> [Activity]
The entries that follow should come back exactly, with no pictures among them.

> [Provided entries]
=== Section Start ===

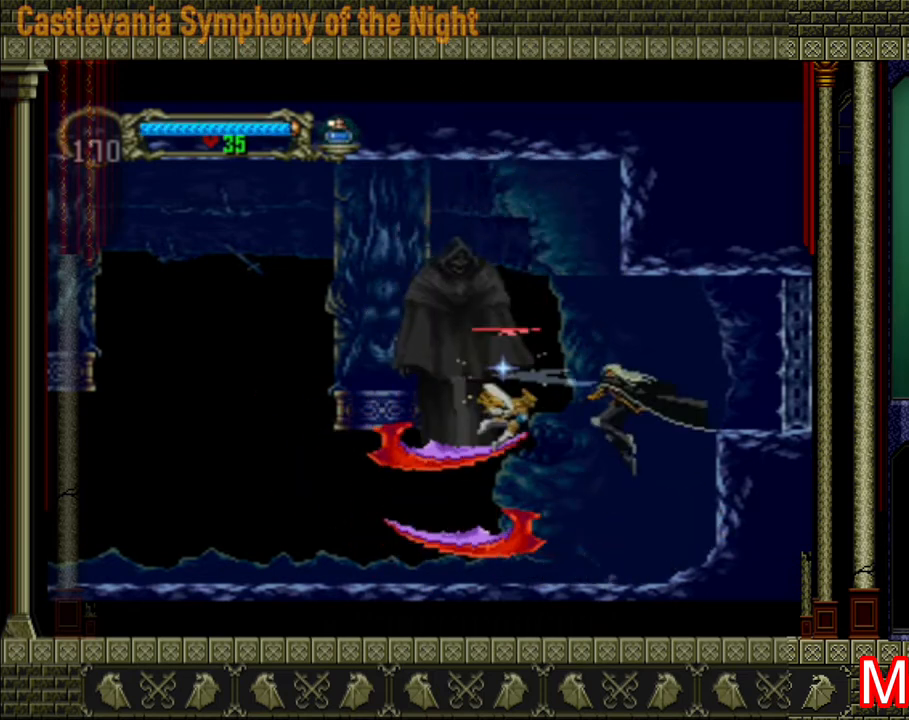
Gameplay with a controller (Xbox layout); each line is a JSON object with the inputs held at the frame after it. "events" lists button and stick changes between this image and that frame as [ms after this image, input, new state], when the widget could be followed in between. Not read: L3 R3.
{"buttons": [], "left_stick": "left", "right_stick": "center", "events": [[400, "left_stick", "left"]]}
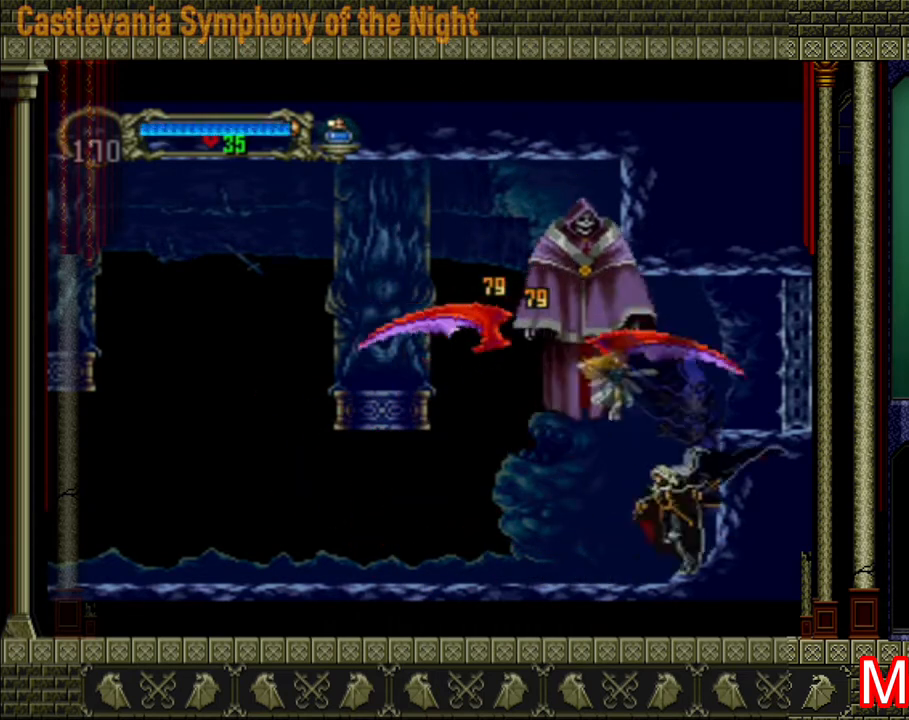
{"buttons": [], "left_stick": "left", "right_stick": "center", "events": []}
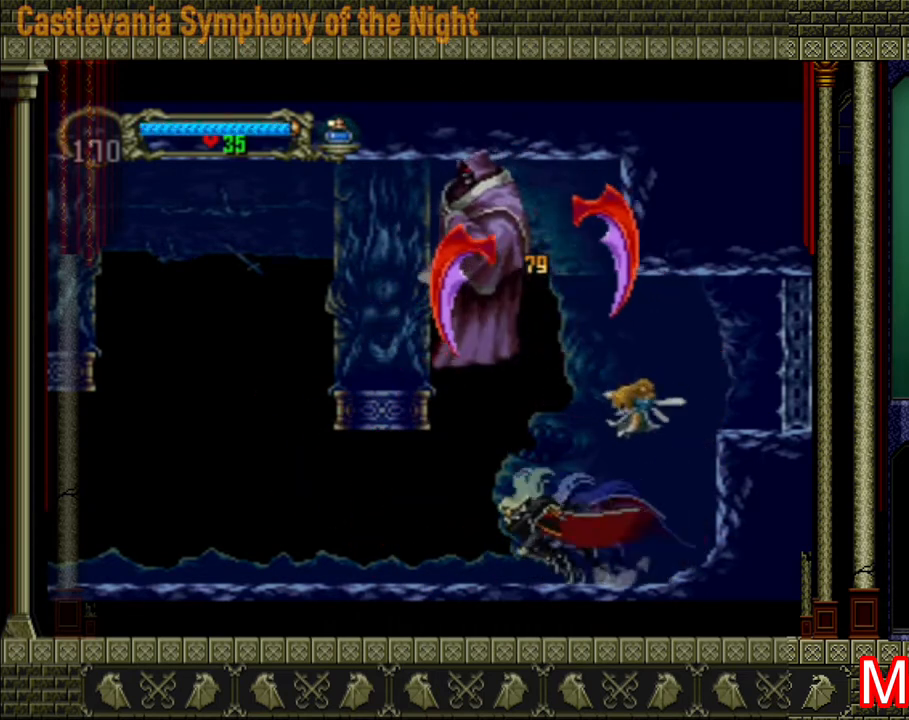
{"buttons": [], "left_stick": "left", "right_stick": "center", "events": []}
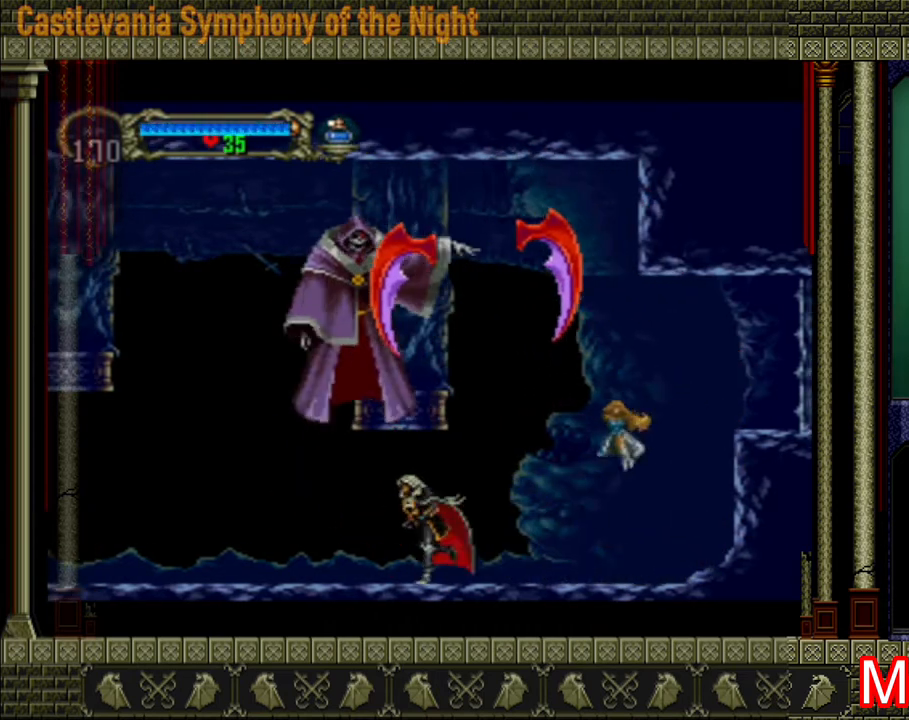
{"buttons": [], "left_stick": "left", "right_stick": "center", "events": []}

=== Section End ===

> [Exercise solution]
Gameplay with a controller (Xbox layout); each line is a JSON object with the inputs held at the frame after it. "events" lists button and stick changes between this image and that frame as [ms after this image, input, new state], when the widget could be followed in between. Not read: L3 R3.
{"buttons": [], "left_stick": "left", "right_stick": "center", "events": [[400, "left_stick", "left"]]}
{"buttons": [], "left_stick": "left", "right_stick": "center", "events": []}
{"buttons": [], "left_stick": "left", "right_stick": "center", "events": []}
{"buttons": [], "left_stick": "left", "right_stick": "center", "events": []}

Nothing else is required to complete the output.